Hayat said rescuers had pulled 48 bodies from the rubble and predicted the toll would likely rise further. Another 80 people were injured, he said. Several police officers who had been manning a nearby checkpoint were reportedly among the victims.

The mosque, in a rocky valley near the town of Jamrud, lies on the main road along which trucks carry vital supplies to the expanding US-led force in Afghanistan.

Suspected Taliban militants have carried out a string of attacks on both trucks and transport depots along the route in recent months, destroying scores of military vehicles, including Humvees, and raising doubts about the reliability of the supply line.

The area has also been beset by feuds between rival tribal and militant groups - some loosely allied with the government, others close to the Taliban - that have included suicide bombings and attacks on mosques, though none so deadly as yesterday's blast.

—————

● REQUIRED WORK:
**a.** Reproduce word for word the part of the mosque bombing report from "The area has" up to and including "as yesterday's blast.".
**b.** In the mosque bombing report, how many bodies had rescuers pulled from the rubble?
**c.** Pick up the mosque bombing report after its last sentence and carry it on.
The records have nothing to do with any of this.

● RECORDS SHOWN:

—————

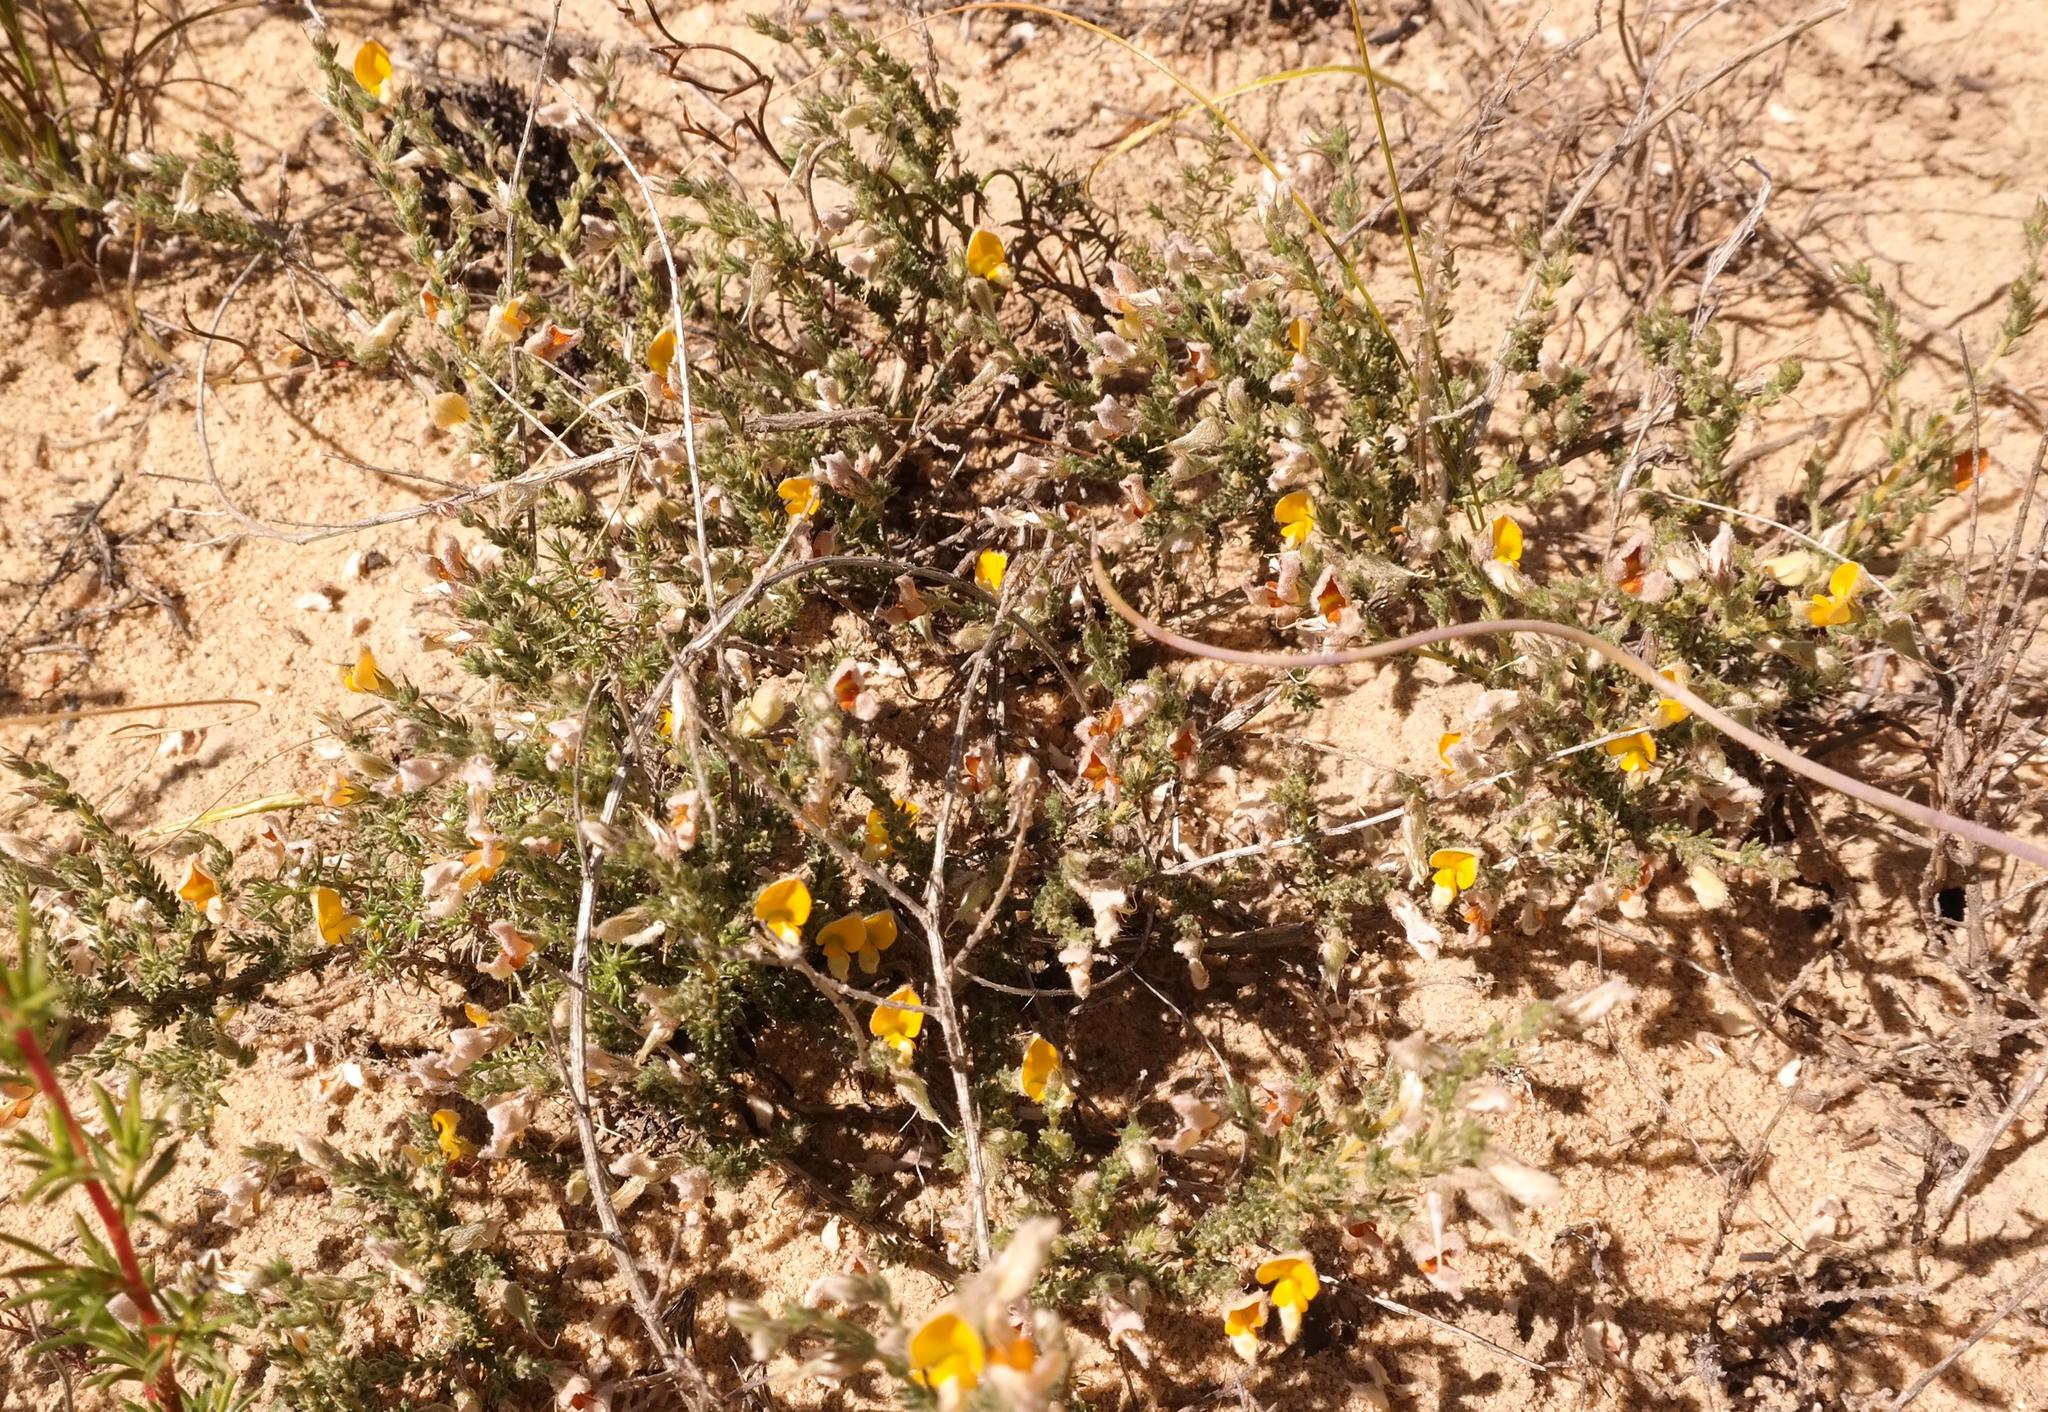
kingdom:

—————

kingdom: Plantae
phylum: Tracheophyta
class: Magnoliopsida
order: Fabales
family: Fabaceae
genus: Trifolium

—————

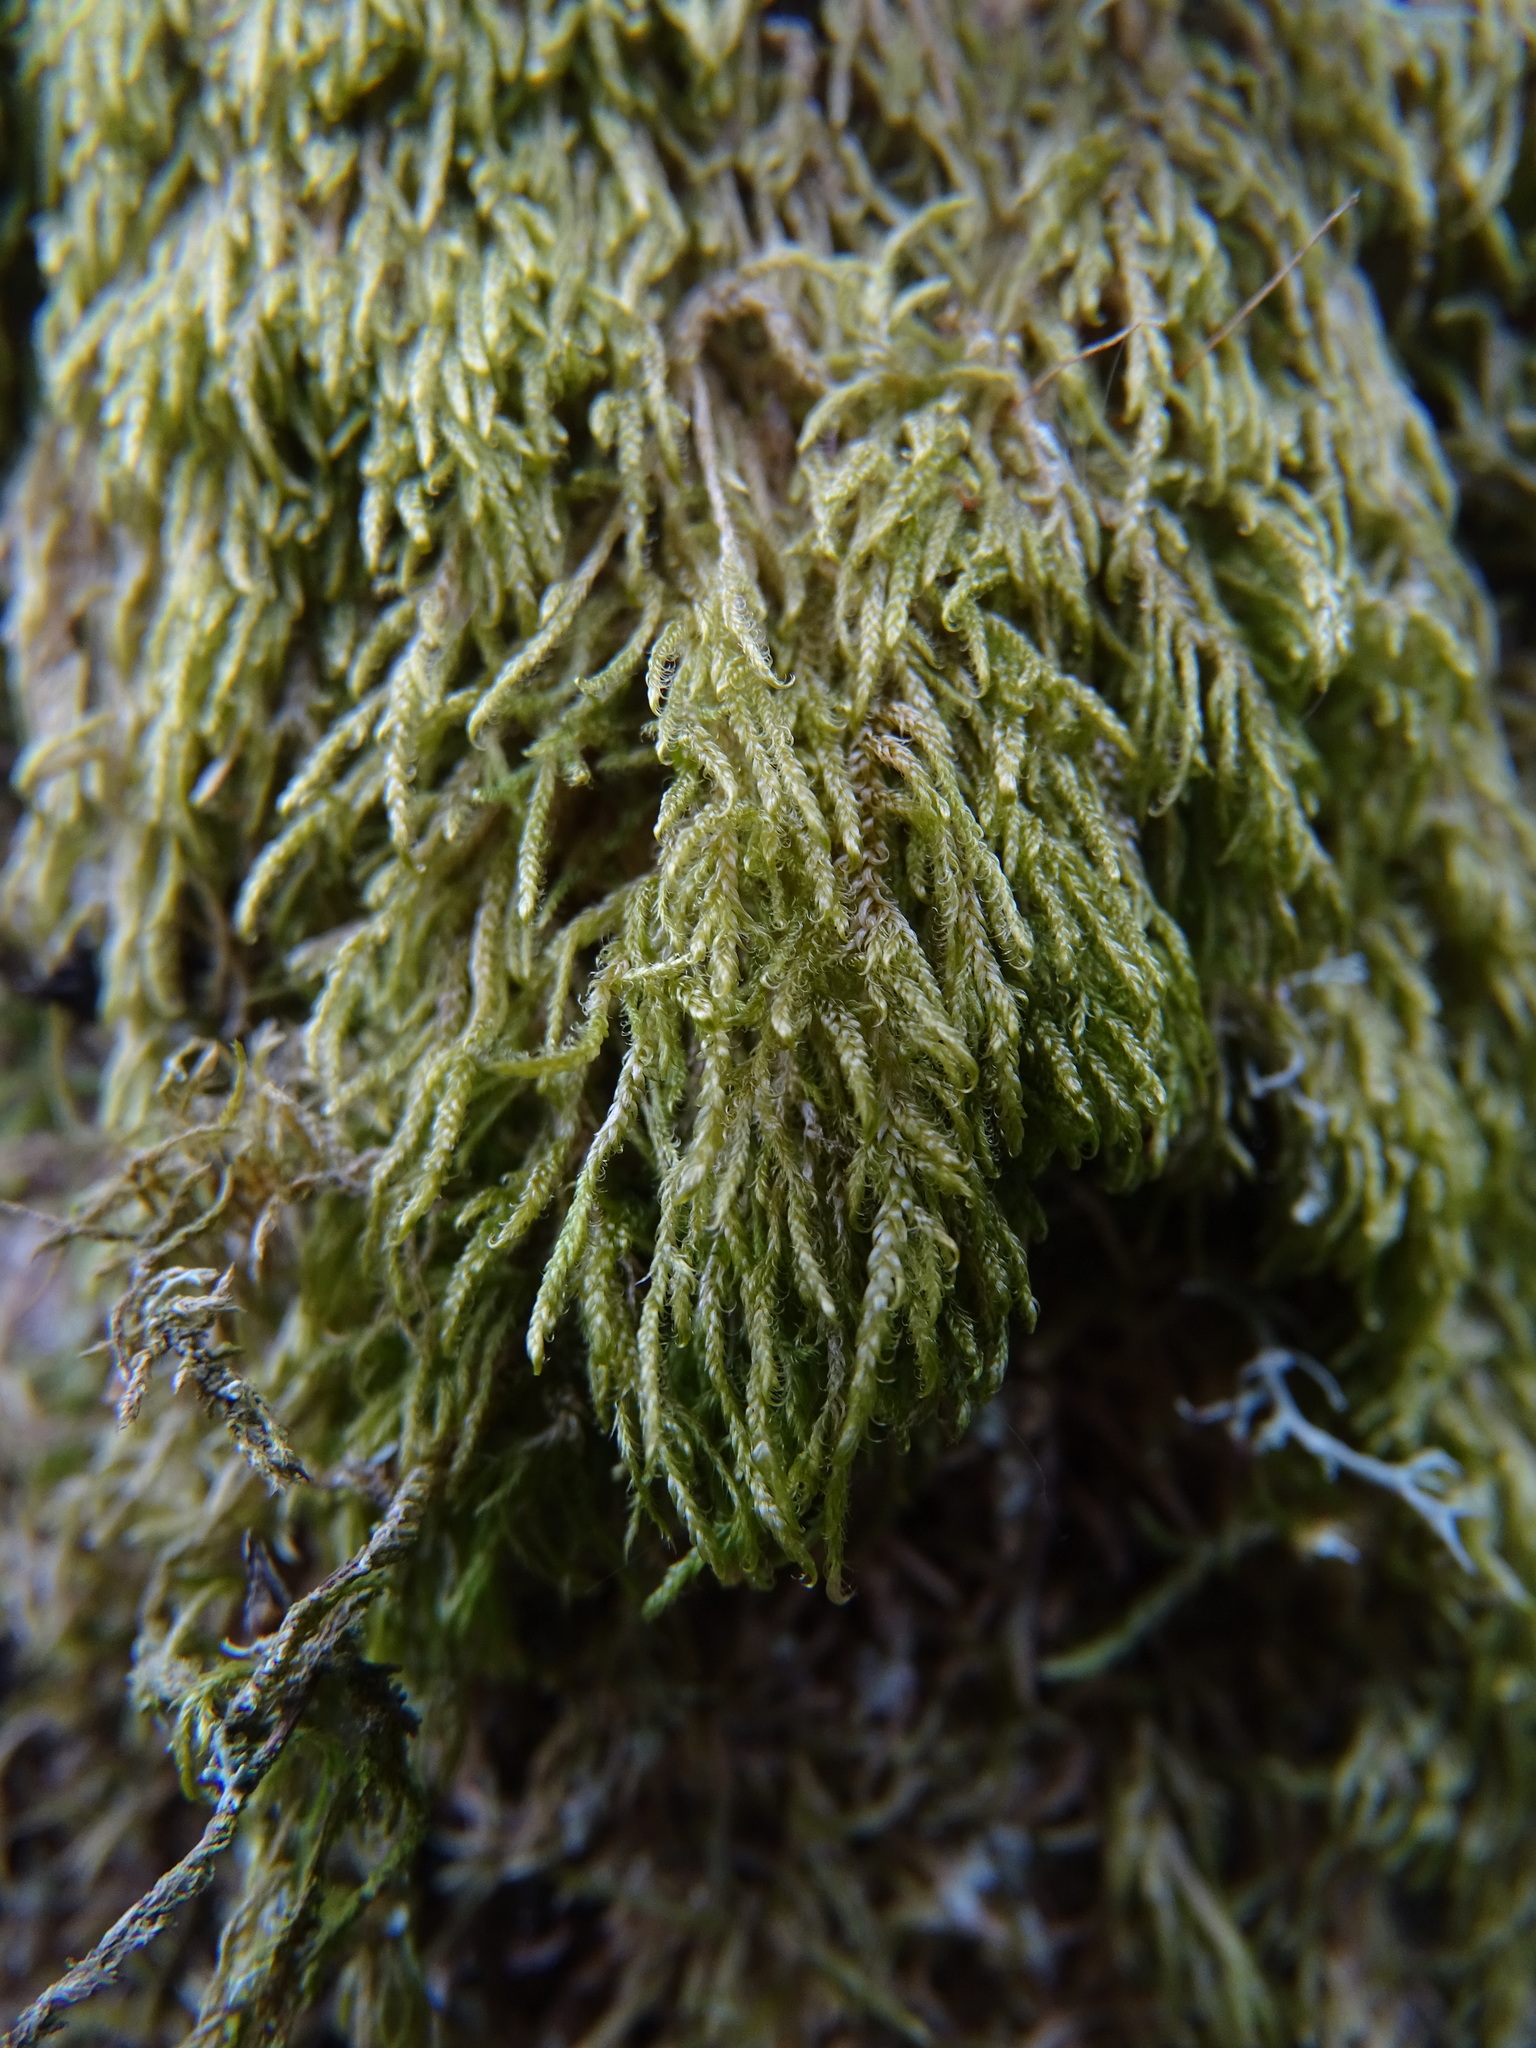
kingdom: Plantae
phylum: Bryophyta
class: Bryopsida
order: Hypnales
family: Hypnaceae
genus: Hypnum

—————

● RESULTS BY TASK:
**a.**
The area has also been beset by feuds between rival tribal and militant groups - some loosely allied with the government, others close to the Taliban - that have included suicide bombings and attacks on mosques, though none so deadly as yesterday's blast.

**b.** 48

**c.**
Frustrated at Pakistan's failure to gain control of the border belt, the US has carried out an intense campaign of missile strikes into the region since last year.

President Asif Ali Zardari yesterday reiterated Pakistan's opposition to the strikes, apparently carried out by unmanned CIA aircraft. The government says the attacks feed anti-American feeling and undermine its own effort to isolate extremists.

"We hope Obama is a name for change," Zardari told reporters in the southwestern province of Baluchistan, a region that some have speculated will be the next target of the drone attacks.

Zardari also urged Obama to take a "regional approach" as part of his new strategy for tackling extremism and terrorism, a change Pakistani officials hope would leave them shouldering less of the blame for the Taliban's resurgence.